From wastewater to resources: Membrane-free electrochemical separation coupled with crystallization-granulation for selective removal and value-added recovery of hardness ions

Current water treatment technologies primarily focus on removing Ca²⁺ and Mg²⁺ from wastewater, but struggle to achieve efficient selective precipitation and resource recovery. This paper presents a method that couples membrane-free electrochemical separation water softening (MFES) with crystallization-granulation (CG) to effectively remove and recover Ca²⁺ and Mg²⁺ from circulating cooling water. The coupled process consists of two main parts: removing and recoveringCa²⁺ and Mg²⁺. Each part employs a series connection of MFES and CG systems. The MFES controls the effluent pH, while the CG system enables rapid precipitation and formation of dense CaCO₃ and Mg(OH)₂ products.
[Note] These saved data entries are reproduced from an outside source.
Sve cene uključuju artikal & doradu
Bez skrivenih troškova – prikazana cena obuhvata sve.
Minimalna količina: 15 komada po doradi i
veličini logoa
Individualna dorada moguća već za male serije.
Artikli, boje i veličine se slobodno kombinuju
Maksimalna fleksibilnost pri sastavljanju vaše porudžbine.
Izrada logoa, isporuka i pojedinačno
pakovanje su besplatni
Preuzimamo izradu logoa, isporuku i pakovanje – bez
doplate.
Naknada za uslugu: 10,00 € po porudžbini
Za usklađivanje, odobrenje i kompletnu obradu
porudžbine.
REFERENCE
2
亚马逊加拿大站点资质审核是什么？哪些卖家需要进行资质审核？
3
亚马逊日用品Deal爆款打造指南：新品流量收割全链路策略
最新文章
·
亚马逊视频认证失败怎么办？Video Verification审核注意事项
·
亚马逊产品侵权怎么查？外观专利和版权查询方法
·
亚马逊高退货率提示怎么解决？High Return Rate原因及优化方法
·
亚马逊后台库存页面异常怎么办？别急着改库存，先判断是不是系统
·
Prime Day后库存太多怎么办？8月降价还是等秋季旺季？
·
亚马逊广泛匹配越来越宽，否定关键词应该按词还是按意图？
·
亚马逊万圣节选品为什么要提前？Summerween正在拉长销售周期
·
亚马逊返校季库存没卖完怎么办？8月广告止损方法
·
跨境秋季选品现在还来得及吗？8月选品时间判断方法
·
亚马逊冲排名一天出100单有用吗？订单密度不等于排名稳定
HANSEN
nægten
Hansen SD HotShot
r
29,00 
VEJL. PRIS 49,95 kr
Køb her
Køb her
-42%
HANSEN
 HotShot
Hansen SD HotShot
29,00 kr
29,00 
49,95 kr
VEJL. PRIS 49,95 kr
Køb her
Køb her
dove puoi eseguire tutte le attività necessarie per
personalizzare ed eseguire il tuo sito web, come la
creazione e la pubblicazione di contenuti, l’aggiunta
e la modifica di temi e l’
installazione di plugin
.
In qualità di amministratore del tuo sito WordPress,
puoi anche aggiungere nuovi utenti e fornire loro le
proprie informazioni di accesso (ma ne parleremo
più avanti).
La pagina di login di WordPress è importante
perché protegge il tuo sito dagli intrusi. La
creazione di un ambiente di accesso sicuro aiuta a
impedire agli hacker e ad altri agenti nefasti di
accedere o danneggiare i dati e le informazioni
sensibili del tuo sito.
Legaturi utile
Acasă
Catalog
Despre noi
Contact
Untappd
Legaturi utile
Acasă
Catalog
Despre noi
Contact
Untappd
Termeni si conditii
Experimental results indicate that by adjusting electrochemical parameters and using a stainless-steel filter with a pore size of 3 × 1.8 mm as the cathode, the effluent pH can be maintained at around 9.50. This results in a Ca²⁺ removal efficiency of over 94.0 % without affecting Mg²⁺ hardness. Adjusting the electrochemical parameters and employing a sintered nickel-plated copper powder filter with a pore size of 90 μm as the cathode can increase the effluent pH to about 11.50, achieving an Mg²⁺ removal efficiency of over 84.0 %. The MFES system ensures high hardness removal rates, while the CG system produces dense, high-purity CaCO₃ and Mg(OH)₂ products, offering practicality and economic benefits. The proposed MFES-CG process offers a simple and efficient approach for removing and recovering hardness ions from water, providing new insights into effective water softening and resource recovery.